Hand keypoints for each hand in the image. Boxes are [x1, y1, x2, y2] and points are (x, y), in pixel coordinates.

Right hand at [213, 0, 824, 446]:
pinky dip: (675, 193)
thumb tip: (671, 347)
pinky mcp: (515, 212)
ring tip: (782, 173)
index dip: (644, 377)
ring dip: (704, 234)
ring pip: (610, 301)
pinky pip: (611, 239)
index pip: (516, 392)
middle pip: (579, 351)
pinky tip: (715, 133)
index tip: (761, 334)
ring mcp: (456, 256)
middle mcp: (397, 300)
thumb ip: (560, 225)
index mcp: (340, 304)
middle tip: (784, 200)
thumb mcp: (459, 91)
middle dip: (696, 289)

_ _ _ _ _

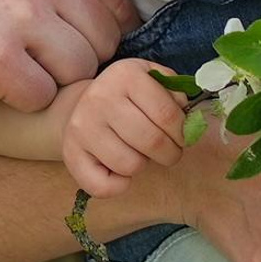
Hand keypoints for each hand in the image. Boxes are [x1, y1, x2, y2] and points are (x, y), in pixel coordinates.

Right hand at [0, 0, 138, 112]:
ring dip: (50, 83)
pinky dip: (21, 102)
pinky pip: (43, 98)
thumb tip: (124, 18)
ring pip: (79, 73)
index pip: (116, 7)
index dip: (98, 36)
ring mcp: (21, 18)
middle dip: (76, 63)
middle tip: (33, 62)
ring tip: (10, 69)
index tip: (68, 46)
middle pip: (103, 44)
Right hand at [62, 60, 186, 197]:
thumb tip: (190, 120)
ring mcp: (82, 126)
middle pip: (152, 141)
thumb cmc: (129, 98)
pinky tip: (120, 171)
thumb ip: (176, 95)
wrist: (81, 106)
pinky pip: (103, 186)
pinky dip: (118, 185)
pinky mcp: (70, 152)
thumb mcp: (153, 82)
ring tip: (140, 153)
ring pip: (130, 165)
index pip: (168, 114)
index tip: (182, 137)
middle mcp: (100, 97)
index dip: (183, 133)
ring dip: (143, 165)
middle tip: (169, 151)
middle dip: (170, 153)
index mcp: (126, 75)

_ _ _ _ _

### Exercise prompt
The entries above hold the needed span. Transcribe exactly the lines from the one with "ring mcp: (21, 18)" to the one with "middle dip: (170, 153)", both included.

### Solved problem
ring mcp: (21, 18)
middle dip: (76, 63)
middle tip: (33, 62)
ring tip: (10, 69)
index tip: (68, 46)
middle pip: (103, 44)
Right hand at [62, 60, 186, 197]:
thumb tip: (190, 120)
ring mcp: (82, 126)
middle pip: (152, 141)
thumb cmc: (129, 98)
pinky tip: (120, 171)
thumb ip: (176, 95)
wrist: (81, 106)
pinky pip: (103, 186)
pinky dip: (118, 185)
pinky mcp: (70, 152)
thumb mcp: (153, 82)
ring tip: (140, 153)
ring pip: (130, 165)
index pip: (168, 114)
index tip: (182, 137)
middle mcp: (100, 97)
index dip: (183, 133)
ring dip: (143, 165)
middle tip: (169, 151)
middle dip: (170, 153)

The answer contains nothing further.